◆ Your goal:
The data must be reproduced verbatim; images are to be omitted.
[[ Exercise data open ]]
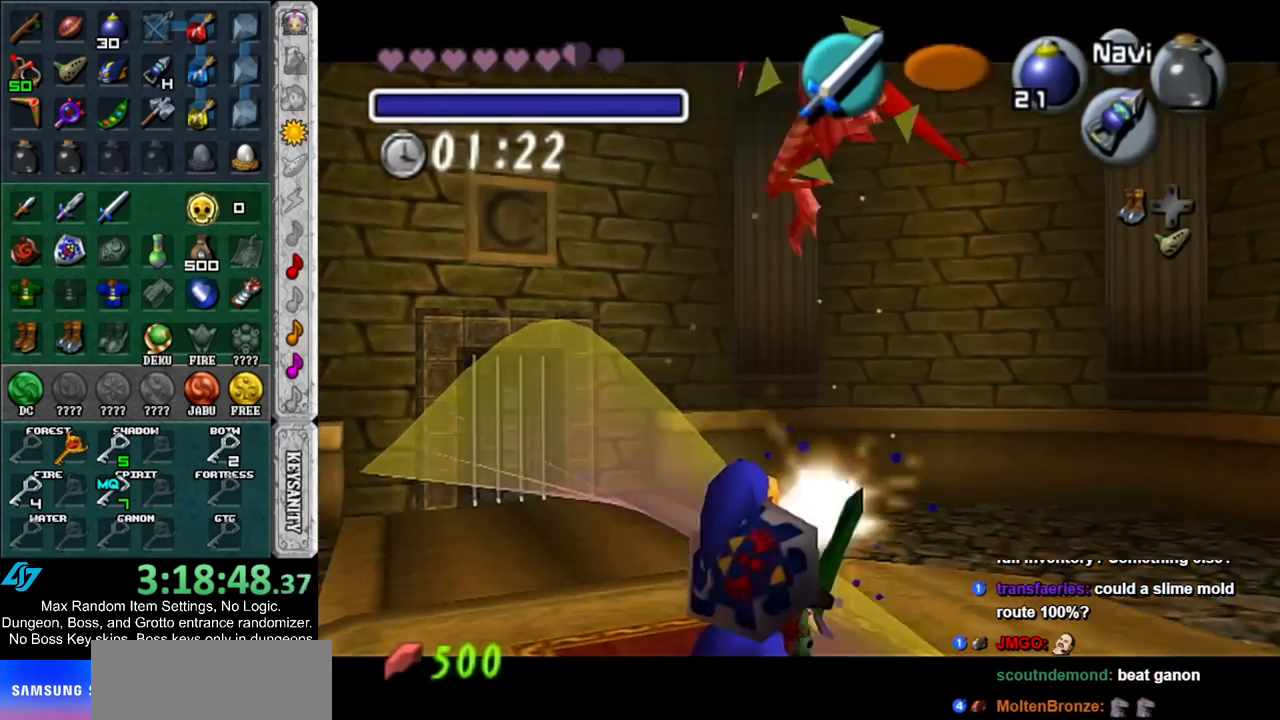
{"buttons": [], "left_stick": "down-left", "right_stick": "center", "events": [[367, "left_stick", "down-left"]]}
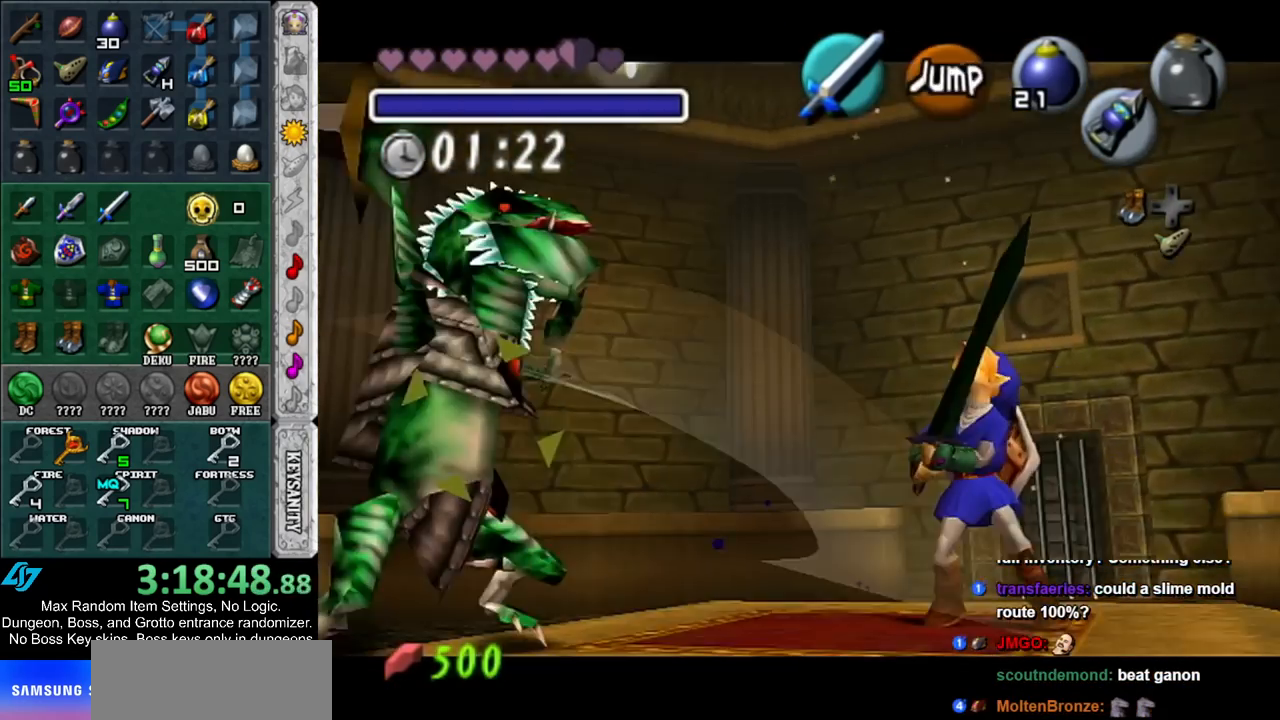
{"buttons": [], "left_stick": "up-left", "right_stick": "center", "events": [[33, "left_stick", "left"], [67, "B", "down"], [217, "B", "up"], [217, "left_stick", "up-left"]]}
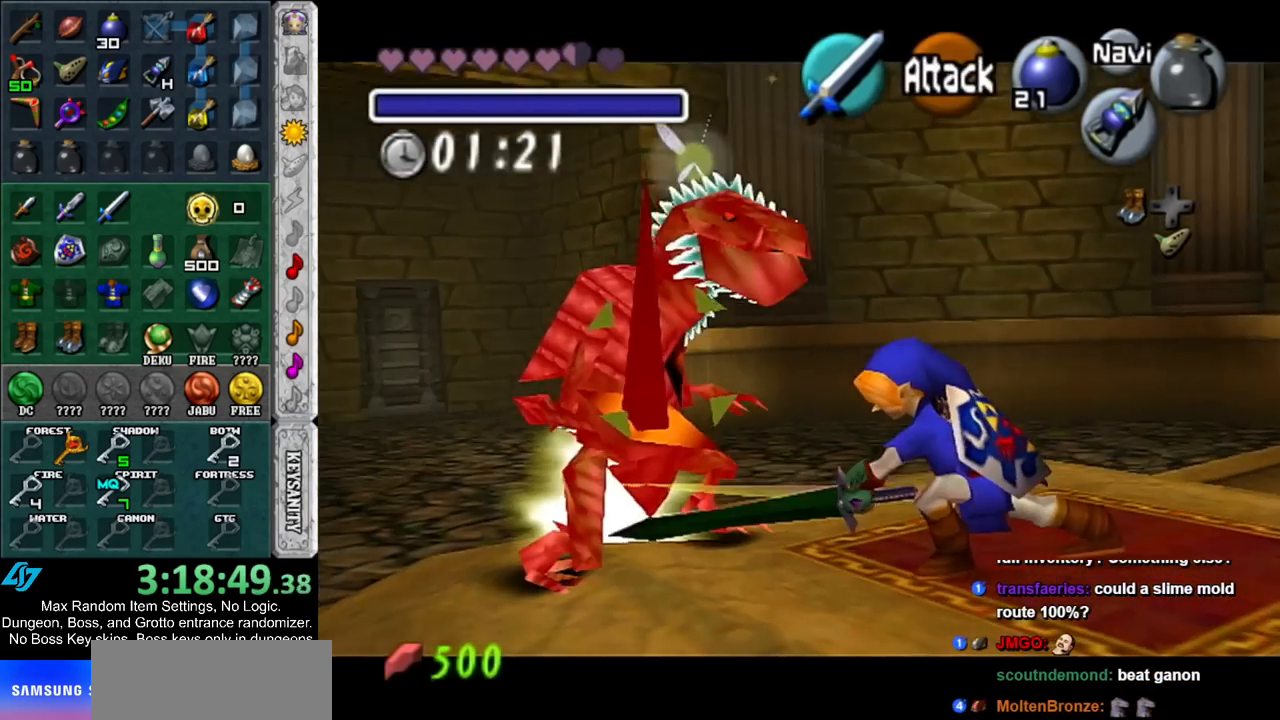
{"buttons": [], "left_stick": "up-left", "right_stick": "center", "events": [[217, "B", "down"], [383, "B", "up"]]}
[[ Exercise data closed ]]
◆ Worked solution:
{"buttons": [], "left_stick": "down-left", "right_stick": "center", "events": [[367, "left_stick", "down-left"]]}
{"buttons": [], "left_stick": "up-left", "right_stick": "center", "events": [[33, "left_stick", "left"], [67, "B", "down"], [217, "B", "up"], [217, "left_stick", "up-left"]]}
{"buttons": [], "left_stick": "up-left", "right_stick": "center", "events": [[217, "B", "down"], [383, "B", "up"]]}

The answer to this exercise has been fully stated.